The overall goal of this project is to use the power of synthetic biology to build microbial factories for the production of high value chemicals. The collaborative research team will use an innovative enzyme colocalization/assembly strategy to boost production of selected chemicals in yeast. This project will also facilitate outreach activities to local high school teachers and students through existing programs available at the University of Delaware and University of California, Irvine.

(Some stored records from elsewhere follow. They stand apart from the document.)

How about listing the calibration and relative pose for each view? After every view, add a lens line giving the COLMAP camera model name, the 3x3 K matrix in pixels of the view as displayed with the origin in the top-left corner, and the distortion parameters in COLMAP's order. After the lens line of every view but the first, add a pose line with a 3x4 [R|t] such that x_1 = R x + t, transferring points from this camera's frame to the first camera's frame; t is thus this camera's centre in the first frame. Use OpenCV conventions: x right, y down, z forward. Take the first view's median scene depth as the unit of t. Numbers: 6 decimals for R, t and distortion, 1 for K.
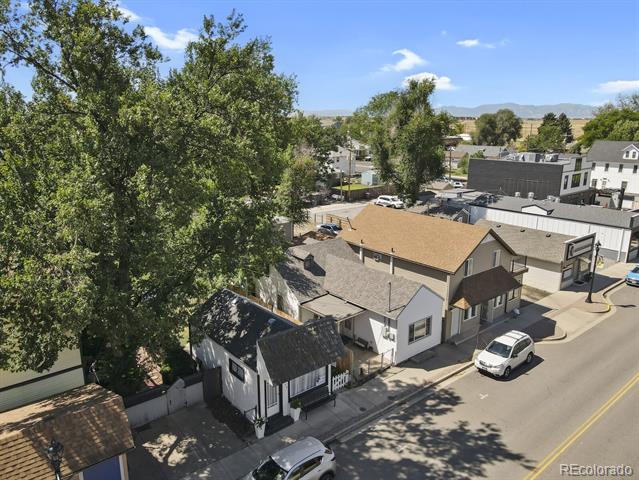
lens RADIAL K [[470.4, 0, 319.5], [0, 470.4, 240.0], [0, 0, 1]] dist [0.016677, 0.003164]
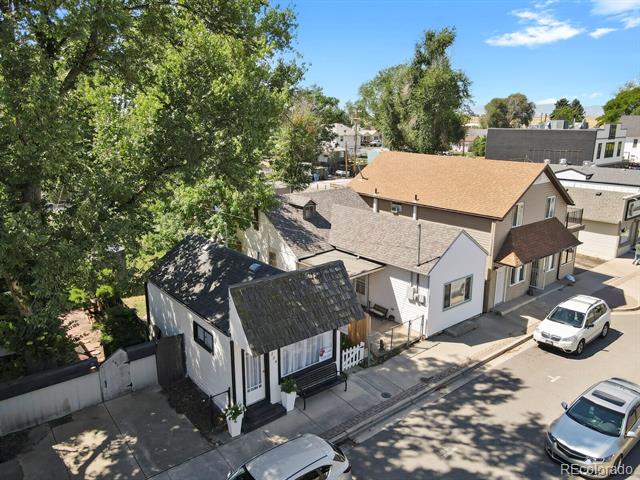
lens RADIAL K [[471.1, 0, 320.0], [0, 471.1, 240.0], [0, 0, 1]] dist [0.016677, 0.003164]
pose [[0.999992, 0.000015, -0.003937, -0.002637], [-0.000009, 0.999999, 0.001638, 0.111115], [0.003937, -0.001638, 0.999991, 0.261691]]
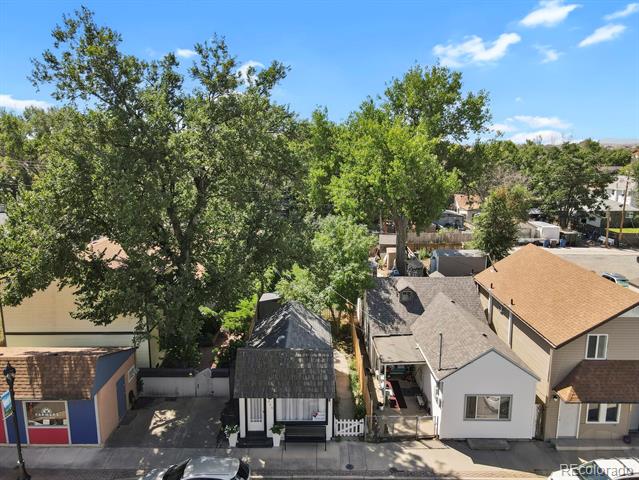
lens RADIAL K [[470.4, 0, 319.5], [0, 470.4, 240.0], [0, 0, 1]] dist [0.016677, 0.003164]
pose [[0.778927, 0.120994, -0.615332, 0.458708], [-0.157464, 0.987511, -0.005151, -0.031717], [0.607024, 0.100905, 0.788251, 0.213586]]
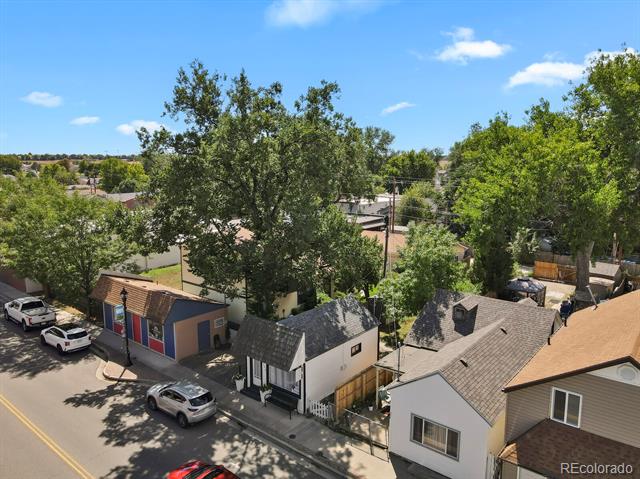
lens RADIAL K [[471.1, 0, 320.0], [0, 471.1, 239.5], [0, 0, 1]] dist [0.016677, 0.003164]
pose [[0.199211, 0.161395, -0.966575, 0.841671], [-0.243729, 0.963511, 0.110651, -0.129756], [0.949163, 0.213539, 0.231279, 0.645799]]
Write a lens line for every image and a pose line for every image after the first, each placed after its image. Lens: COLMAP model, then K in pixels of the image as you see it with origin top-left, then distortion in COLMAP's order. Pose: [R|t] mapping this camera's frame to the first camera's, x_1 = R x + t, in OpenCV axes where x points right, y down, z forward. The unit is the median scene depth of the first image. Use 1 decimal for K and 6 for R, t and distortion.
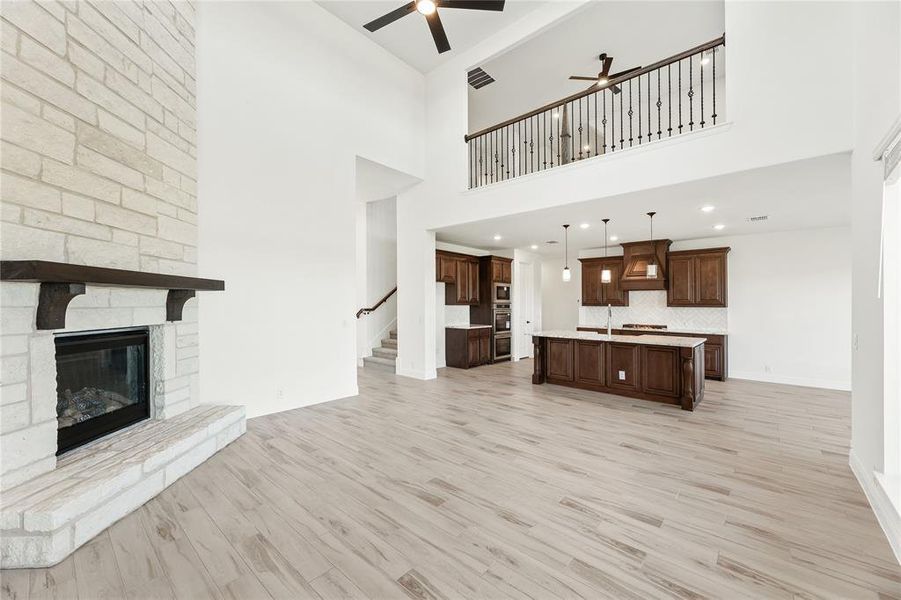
lens RADIAL K [[359.7, 0, 444.8], [0, 359.7, 292.7], [0, 0, 1]] dist [0.006779, 0.000254]
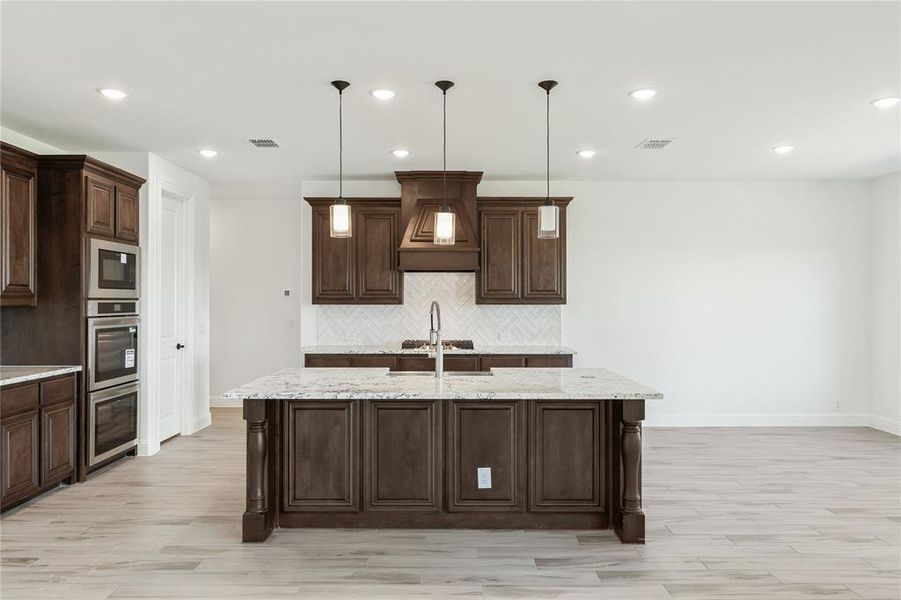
lens RADIAL K [[596.2, 0, 443.8], [0, 596.2, 291.2], [0, 0, 1]] dist [-0.004997, 0.000174]
pose [[0.745718, 0.003796, 0.666251, 0.014111], [-0.015252, 0.999819, 0.011375, 0.012037], [-0.666087, -0.018644, 0.745641, 0.411569]]
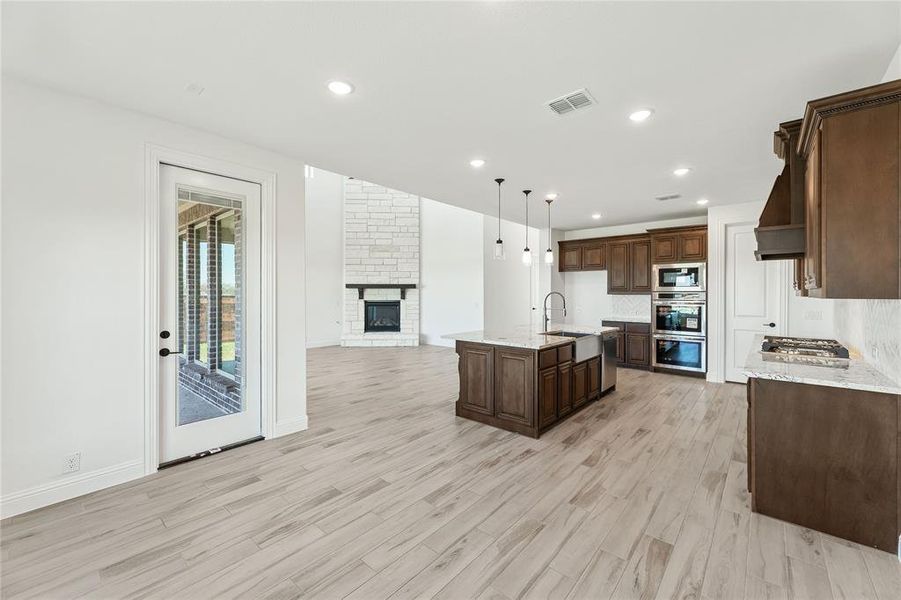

In nature, dynamic interactions between proteins play a crucial role in defining many cellular functions such as metabolism, cell signaling, transcription regulation, apoptosis, cellular targeting, and protein degradation. By controlling the spatial and temporal organization of these supramolecular complexes using a protein scaffold, cellular functions can be modulated in a highly dynamic manner for optimum efficiency. Understanding how these proteins interact holds the key to deciphering their roles in native cellular function and in creating new cellular functions for synthetic biology applications. In this project, the researchers propose a new transformative framework that combines the predictability of RNA hybridization and the ease of RNA processing, while offering reversible protein assembly on demand, to create dynamic enzyme cascades for proteasome-targeted protein degradation and for metabolic pathway regulation in yeast. The proposed research relies on a new and potent approach that enables specific processing and high-affinity binding to RNA transcripts using the naturally occurring CRISPR/Cas6 system. While the native function of Cas6 is to generate CRISPR RNAs (crRNAs) to guide the cleavage of DNA targets, the researchers will repurpose the Cas6 family proteins as a generalizable platform for site-specific RNA binding/processing and will demonstrate its utility to assemble dynamic enzyme cascades for synthetic biology and metabolic engineering applications in yeast. The expertise of the Chen and Da Silva labs will be combined to develop and implement the metabolons. State of the art synthetic biology and genetic tools will be used to accomplish four overall aims: (1) Dynamic protein assembly and disassembly by strand displacement, (2) Dynamic protein degradation using orthogonal Cas6 proteins, (3) Dynamic assembly of metabolons for substrate channeling, and (4) Combined metabolon assembly and protein degradation for increased polyketide biosynthesis.
This award reflects NSF's statutory mission and has been deemed worthy of support through evaluation using the Foundation's intellectual merit and broader impacts review criteria.